A Palazzo Modello si è cantato per tutte le mamme (Foto)

Riuscitissimo e applauditissimo concerto del Coro femminile della Comunità degli Italiani di Fiume, in una serata che ha visto in scena pure graditissimi ospiti

Antonio Mozina con il Coro femminile.
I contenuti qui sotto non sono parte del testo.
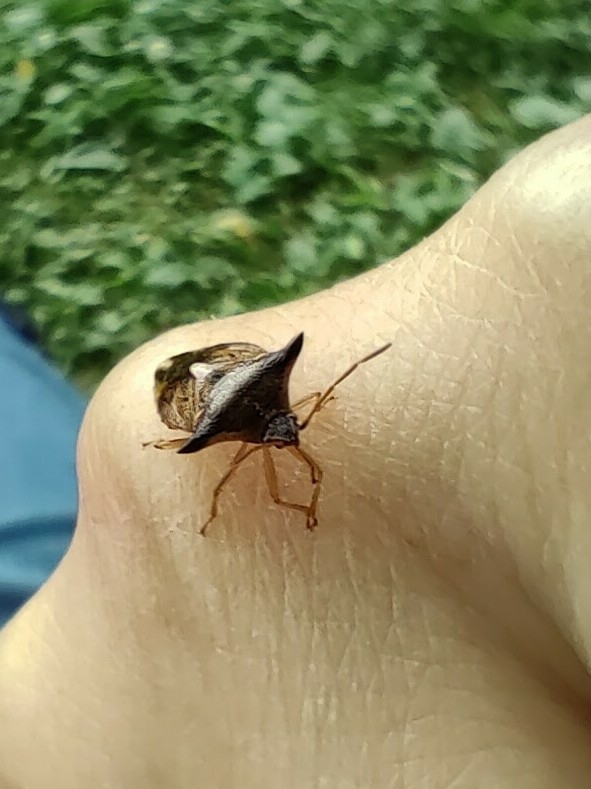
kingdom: Animalia
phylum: Arthropoda
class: Insecta
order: Hemiptera
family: Acanthosomatidae
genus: Elasmucha
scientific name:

Foto Željko Jerneić

È stata una simpatica festa in famiglia il concerto del Coro femminile della Comunità degli Italiani di Fiume, con solisti e ospiti, intitolato “Un fiore per la mamma” che si è tenuta l’altra sera a Palazzo Modello alla presenza di un folto pubblico.
Per celebrare la Festa della mamma non si poteva che iniziare con un omaggio dei più piccoli, ovvero di tre alunni della SEI “San Nicolò” i quali hanno letto i loro compitini scritti e pubblicati sul tradizionale inserto del nostro quotidiano, che esce in occasione del “compleanno” di tutte mamme.

Forti emozioni

Si è proseguito con l’esecuzione del Coro femminile delle CI diretto da Gloria Segnan il quale con impegno e partecipazione hanno offerto un romantico “serto infiorato” di canti con “Petali di rosa” (de Marzi) “Parlano le rose” con la voce solista di Ljubica Stojanović, “La vie en rose” (David), “Settembre sotto la pioggia” (Warren) e quindi la popolare “Fiume mia cara”, “Rijeka moja najdraža” di Damir Badurina, quasi un inno alla città, validamente tradotta in italiano da Marisa Ruden.
Ascoltando queste melodie non abbiamo potuto far a meno di esclamare: “Quanto erano sentimentali le persone di qualche tempo fa!”. Tutto questo profluvio di emozioni e di poesia espresse hanno un effetto quasi terapeutico e liberatorio negli esecutori e in chi le ascolta; forse perché oggi tendiamo a tenerci dentro, a reprimere tutta una gamma di sentimenti e quindi “irrigidirci” emozionalmente.

Graditi ospiti

Gradito ospite della serata è stato il Coro parrocchiale di S. Giorgio di Bersezio, che per ben due volte aveva ospitato la corale della CI. In apertura, le brave coriste berseziane, in omaggio al sodalizio fiumano hanno cantato in italiano “Romagna mia”, guadagnandosi gli scroscianti applausi del pubblico. Disciplinate e intonate, con al pianoforte Robert Širol, hanno eseguito una “manciatina” di canti popolari, per chiudere in bellezza con “Gospa ribara težaka”. Non poteva mancare la nostra Alida Delcaro, che da artista esperta, con il suo contralto ben modulato, ha affascinato la platea con “Voglio amarti così”.
Inossidabili e sempre ben disposti al canto si sono prodotti Aldo Racanè – che ha concluso la sua performance canora con un invidiabile acuto in “Tutte le mamme” – e Antonio Mozina, che spalleggiato da un esercito, pardon, coro, di quaranta donne, ha conquistato la platea con “Mamma son tanto felice”. Infine le coriste si sono scatenate con “Mamma mia” degli “ABBA”. Al pianoforte come sempre la prof.ssa Vjera Lukšić. Presentatrice simpatica e spigliata Silvana Zorić. Tanti applausi.